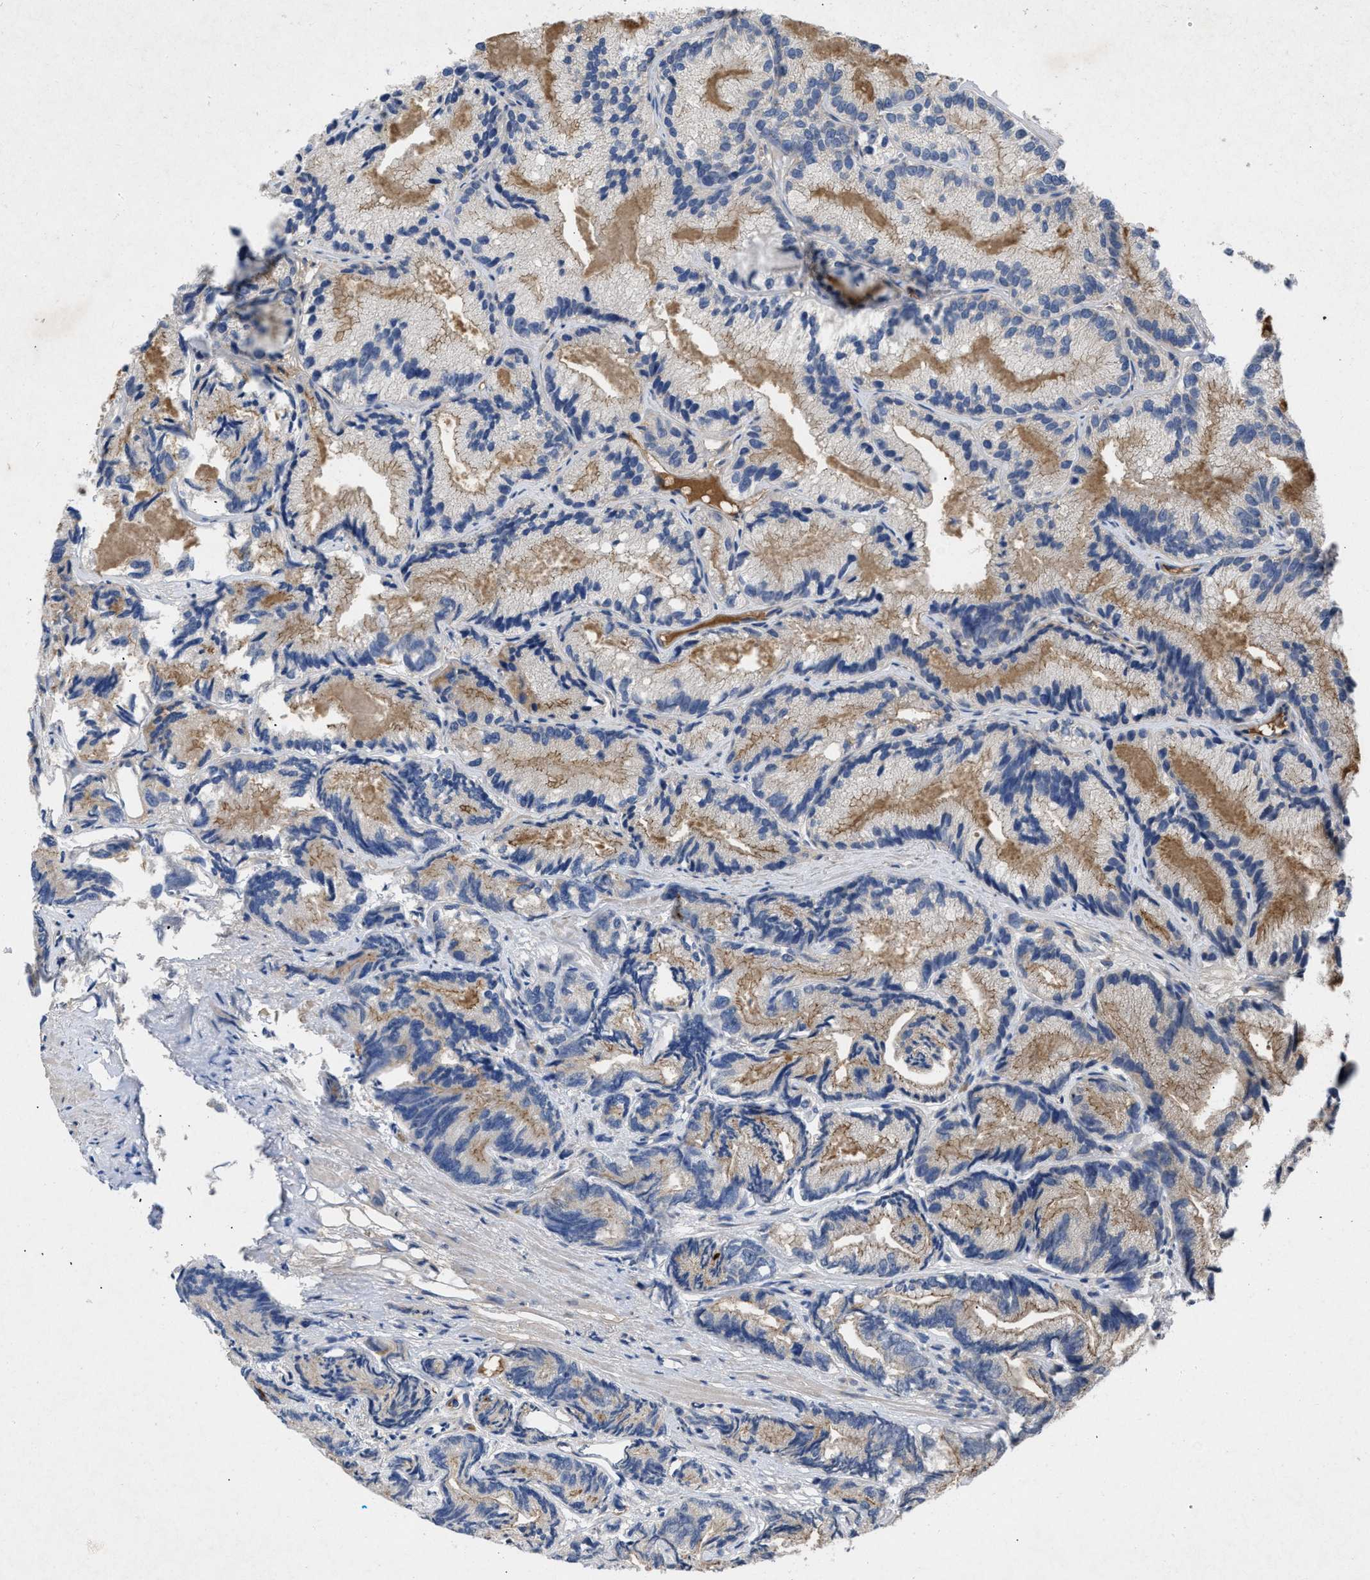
{"staining": {"intensity": "moderate", "quantity": "25%-75%", "location": "cytoplasmic/membranous"}, "tissue": "prostate cancer", "cell_type": "Tumor cells", "image_type": "cancer", "snomed": [{"axis": "morphology", "description": "Adenocarcinoma, Low grade"}, {"axis": "topography", "description": "Prostate"}], "caption": "Immunohistochemical staining of human prostate adenocarcinoma (low-grade) reveals medium levels of moderate cytoplasmic/membranous expression in approximately 25%-75% of tumor cells.", "gene": "VPS4A", "patient": {"sex": "male", "age": 89}}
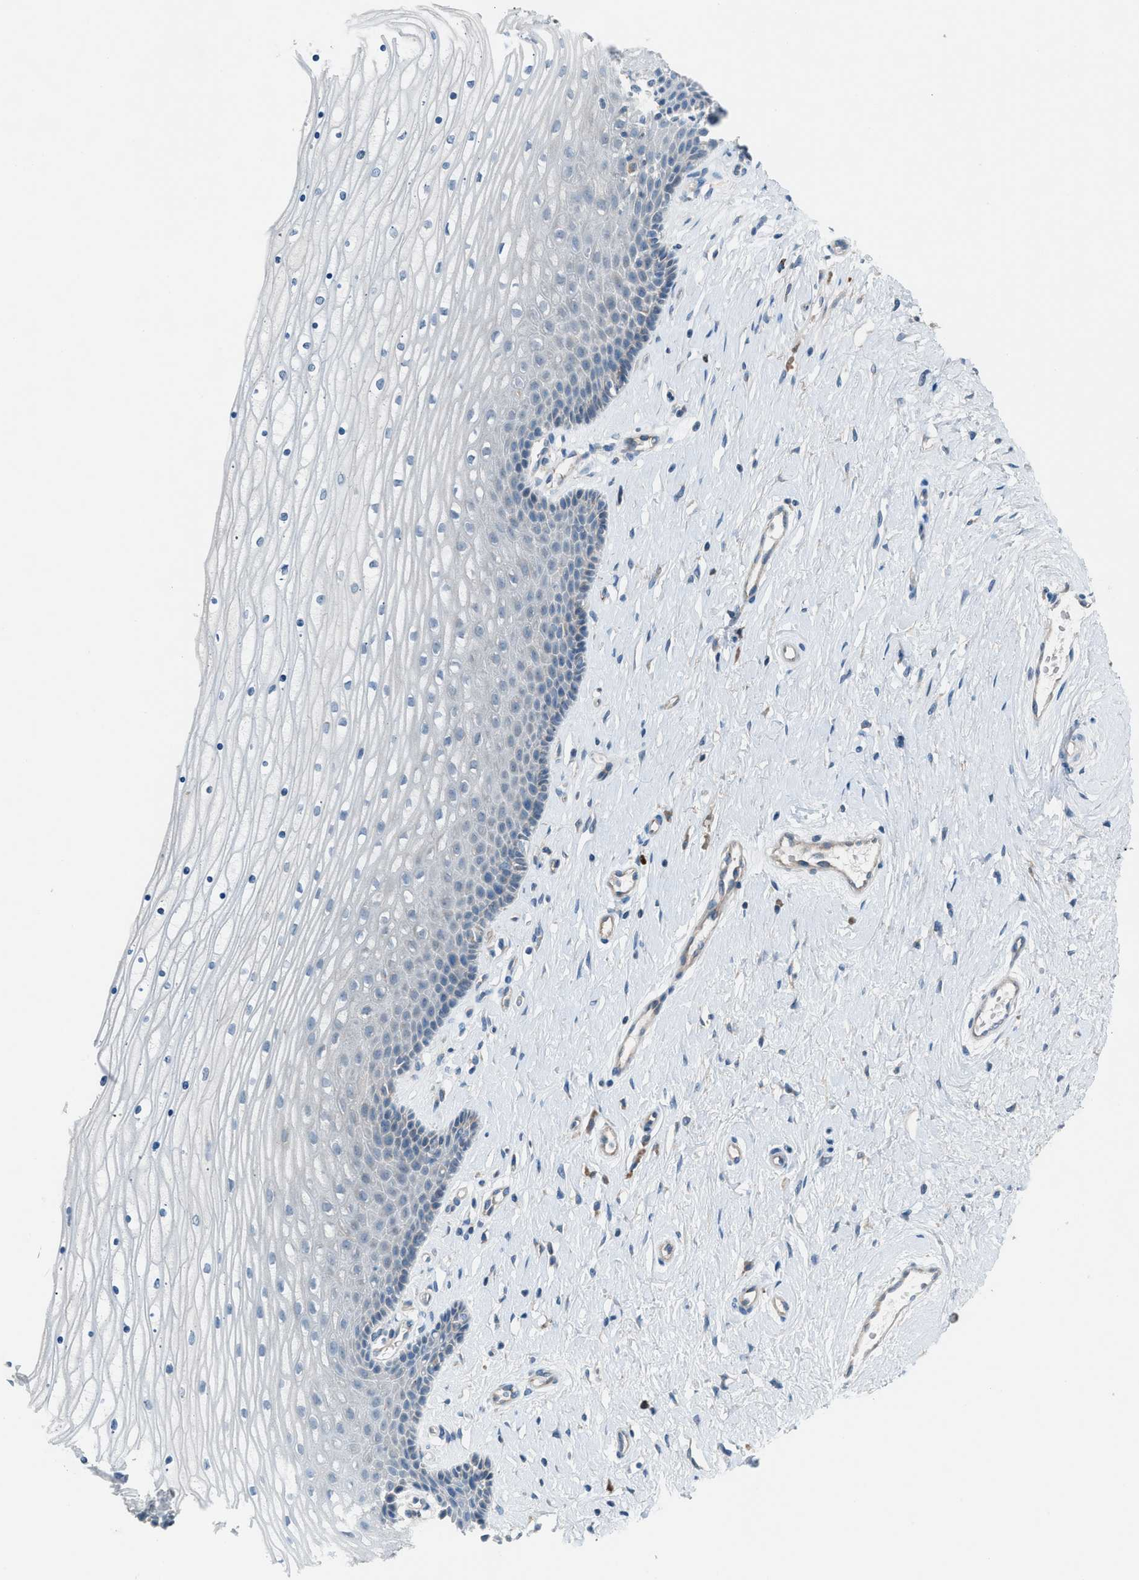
{"staining": {"intensity": "negative", "quantity": "none", "location": "none"}, "tissue": "cervix", "cell_type": "Squamous epithelial cells", "image_type": "normal", "snomed": [{"axis": "morphology", "description": "Normal tissue, NOS"}, {"axis": "topography", "description": "Cervix"}], "caption": "A high-resolution micrograph shows immunohistochemistry staining of benign cervix, which reveals no significant staining in squamous epithelial cells.", "gene": "HEG1", "patient": {"sex": "female", "age": 39}}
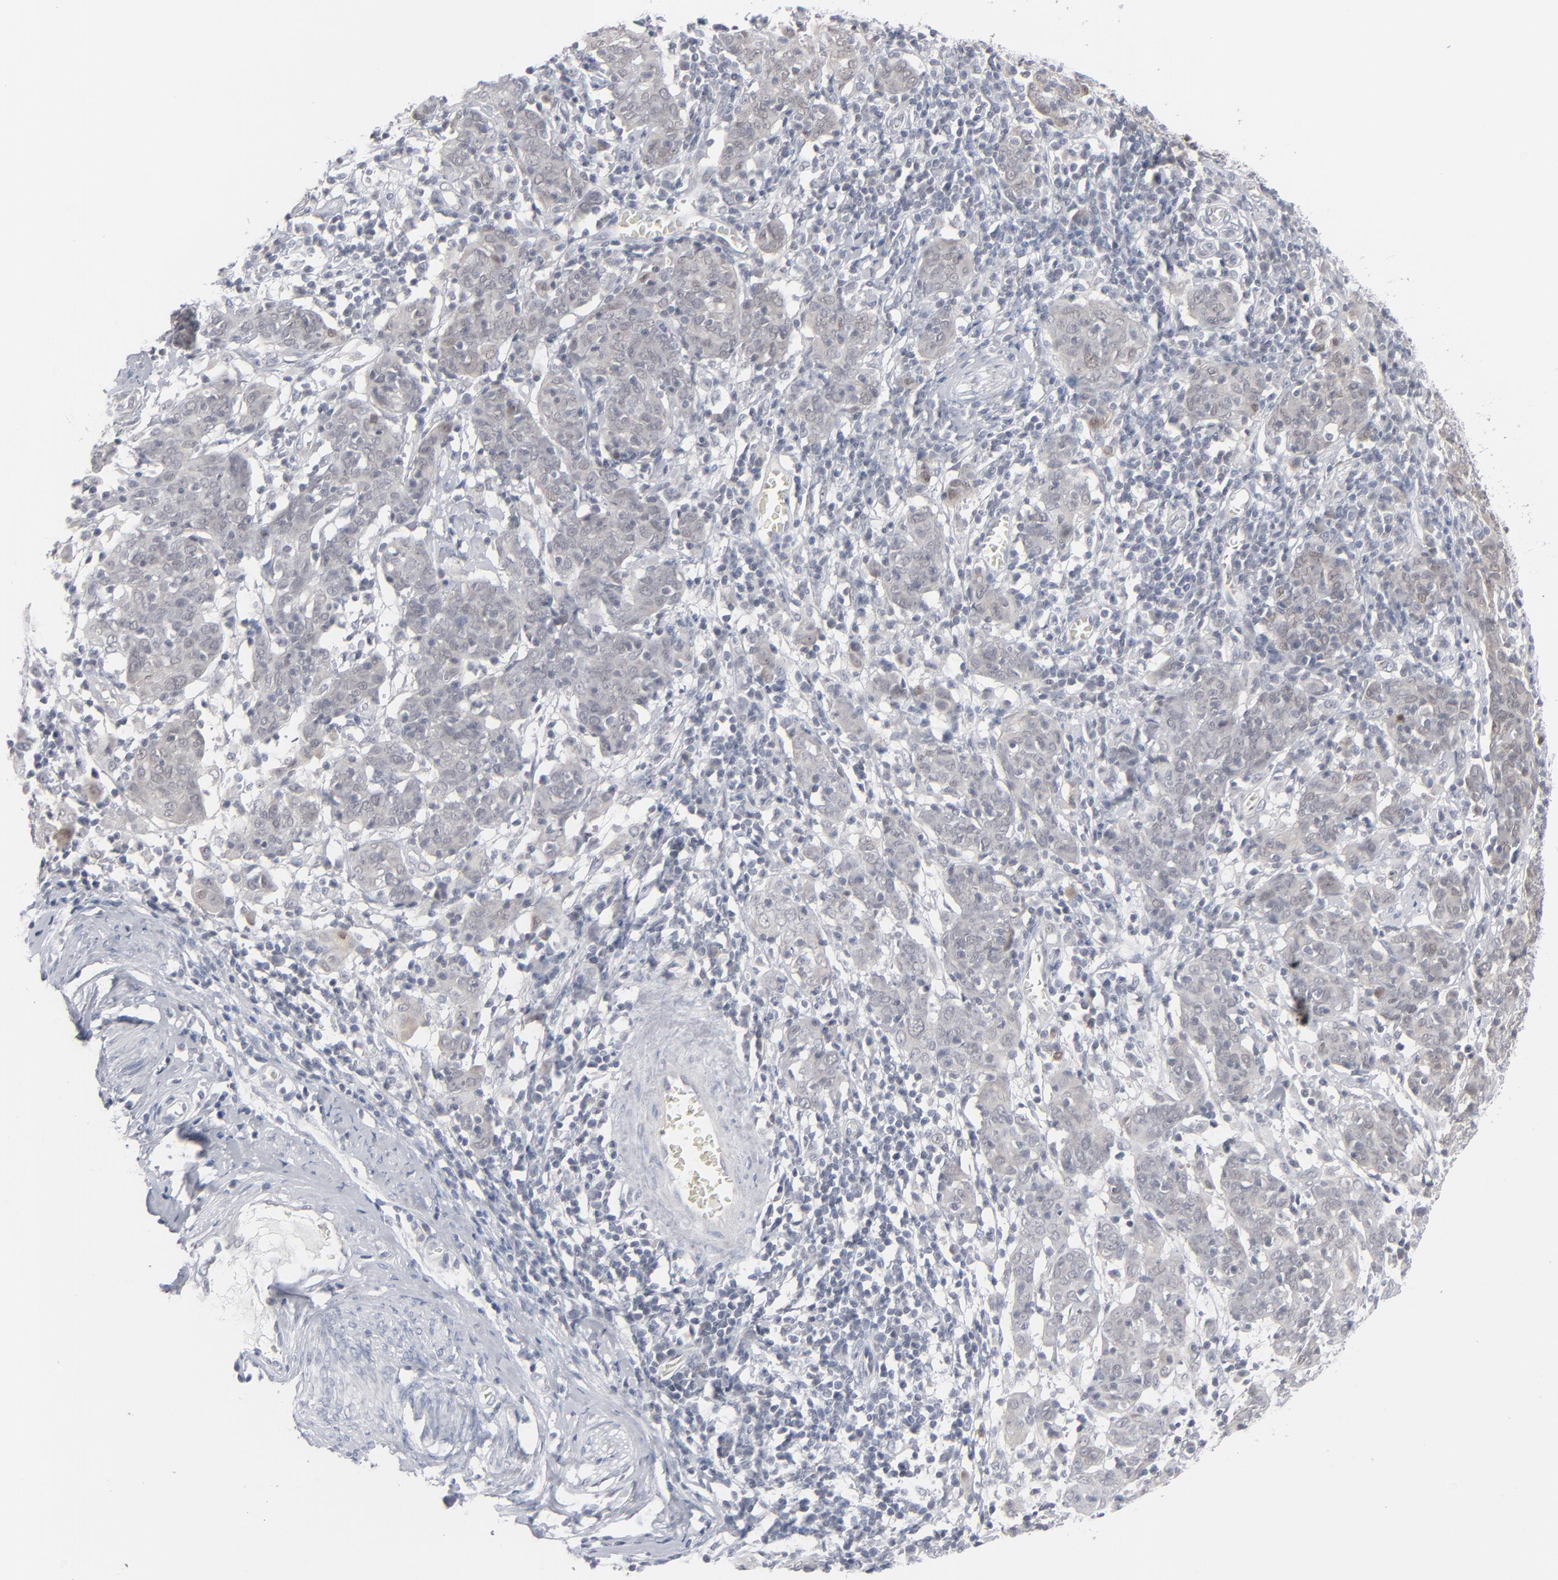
{"staining": {"intensity": "negative", "quantity": "none", "location": "none"}, "tissue": "cervical cancer", "cell_type": "Tumor cells", "image_type": "cancer", "snomed": [{"axis": "morphology", "description": "Normal tissue, NOS"}, {"axis": "morphology", "description": "Squamous cell carcinoma, NOS"}, {"axis": "topography", "description": "Cervix"}], "caption": "DAB immunohistochemical staining of cervical cancer exhibits no significant staining in tumor cells. The staining is performed using DAB (3,3'-diaminobenzidine) brown chromogen with nuclei counter-stained in using hematoxylin.", "gene": "POF1B", "patient": {"sex": "female", "age": 67}}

----------

# Task goal:
This task calls for an exact copy of the data above, without pictures.

# Final answer:
{"staining": {"intensity": "moderate", "quantity": "25%-75%", "location": "cytoplasmic/membranous"}, "tissue": "prostate cancer", "cell_type": "Tumor cells", "image_type": "cancer", "snomed": [{"axis": "morphology", "description": "Adenocarcinoma, Low grade"}, {"axis": "topography", "description": "Prostate"}], "caption": "Immunohistochemical staining of human prostate adenocarcinoma (low-grade) reveals medium levels of moderate cytoplasmic/membranous expression in approximately 25%-75% of tumor cells.", "gene": "VPS4A", "patient": {"sex": "male", "age": 89}}
{"staining": {"intensity": "negative", "quantity": "none", "location": "none"}, "tissue": "cervix", "cell_type": "Squamous epithelial cells", "image_type": "normal", "snomed": [{"axis": "morphology", "description": "Normal tissue, NOS"}, {"axis": "topography", "description": "Cervix"}], "caption": "A high-resolution micrograph shows immunohistochemistry staining of benign cervix, which reveals no significant staining in squamous epithelial cells.", "gene": "HEG1", "patient": {"sex": "female", "age": 39}}
{"staining": {"intensity": "negative", "quantity": "none", "location": "none"}, "tissue": "cervical cancer", "cell_type": "Tumor cells", "image_type": "cancer", "snomed": [{"axis": "morphology", "description": "Normal tissue, NOS"}, {"axis": "morphology", "description": "Squamous cell carcinoma, NOS"}, {"axis": "topography", "description": "Cervix"}], "caption": "DAB immunohistochemical staining of cervical cancer exhibits no significant staining in tumor cells. The staining is performed using DAB (3,3'-diaminobenzidine) brown chromogen with nuclei counter-stained in using hematoxylin.", "gene": "POF1B", "patient": {"sex": "female", "age": 67}}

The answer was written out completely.